Everything above a single request — history storage, context compaction, and the tool-call loop — is left to the caller. Two entry points cover the request itself:

  • Complete sends a conversation and returns the final AssistantMessage.
  • Stream returns a channel of typed Event values for incremental rendering.
flowchart LR
    subgraph caller["Your code"]
        direction TB
        ctx["Context<br/><small>system · messages · tools</small>"]
        opts["StreamOptions<br/><small>key · temperature · reasoning</small>"]
        model["Model<br/><small>protocol · endpoint</small>"]
    end

    subgraph lib["llm · stateless translation"]
        direction TB
        entry(["Stream / Complete"])
        adapt["adapter for Model.Protocol<br/><small>re-adapt history → wire format</small>"]
        entry --> adapt
    end

    provider["Provider<br/><small>OpenAI- or Anthropic-compatible</small>"]

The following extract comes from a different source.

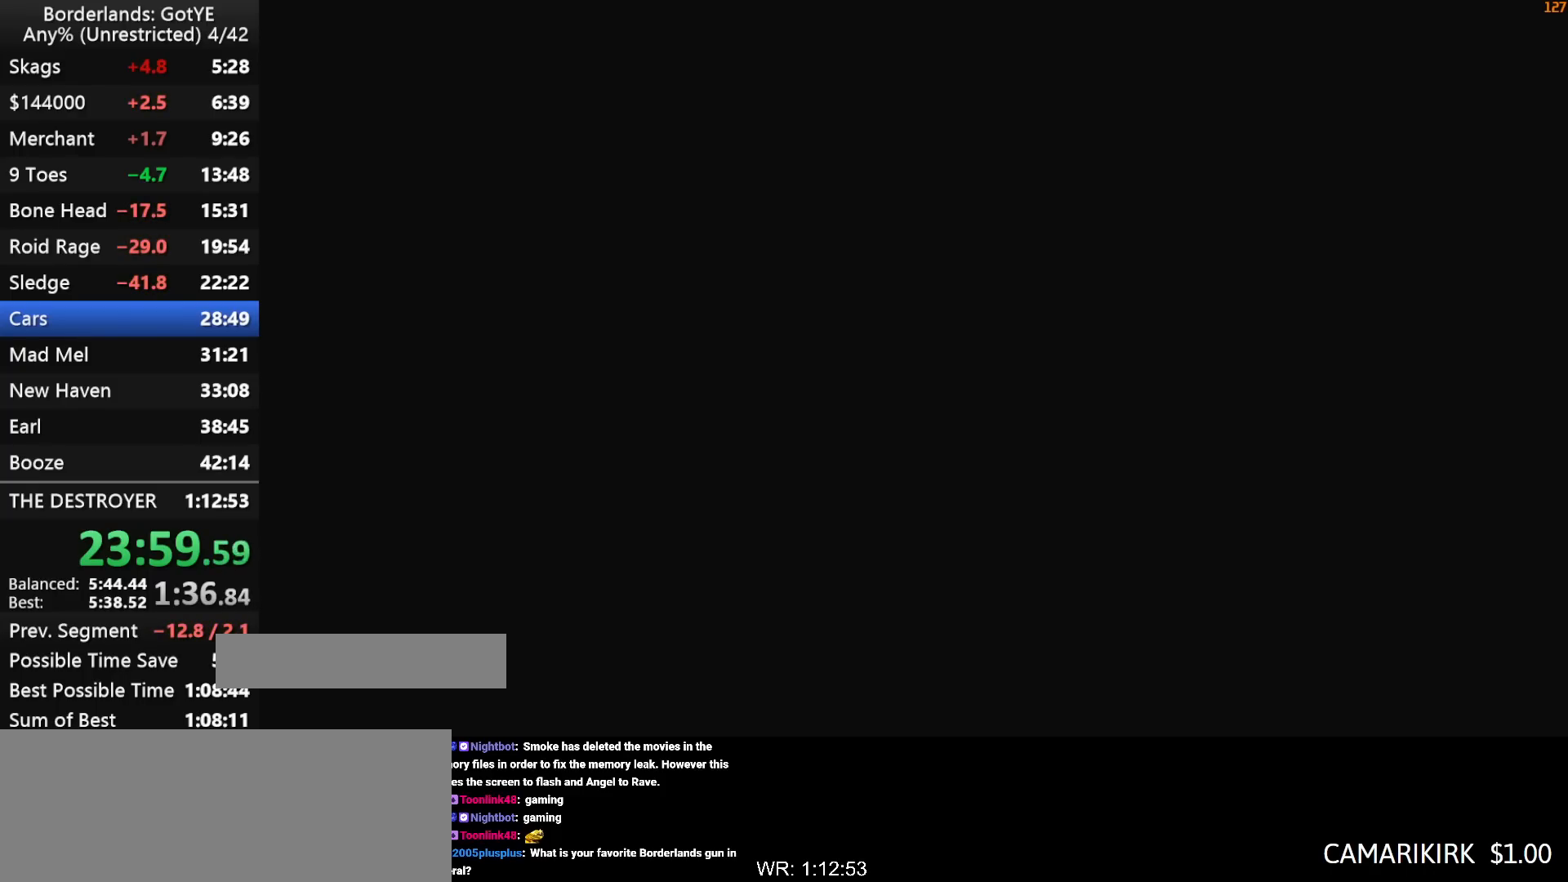
{"keys": ["w"], "mouse_move": "up-left", "events": [[433, "w", "down"]]}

    subgraph back["Back to you"]
        direction TB
        events["typed Events<br/><small>text · thinking · tool-call deltas</small>"]
        final(["AssistantMessage<br/><small>content · stop reason · usage + cost</small>"])
        events --> final
    end

    caller --> entry
    adapt -->|request| provider
    provider -->|streamed response| events

    classDef accent stroke:#6366f1,stroke-width:2px;
    class entry,final accent;

A first request

Resolve a model, send a prompt, read the reply. The blank import registers the protocol; the API key is read from the provider's environment variable when StreamOptions leaves it empty.

import (
    "github.com/ktsoator/or/llm"
    _ "github.com/ktsoator/or/llm/openai" // register the OpenAI-compatible protocol
)

model := llm.GetModel("deepseek", "deepseek-v4-flash")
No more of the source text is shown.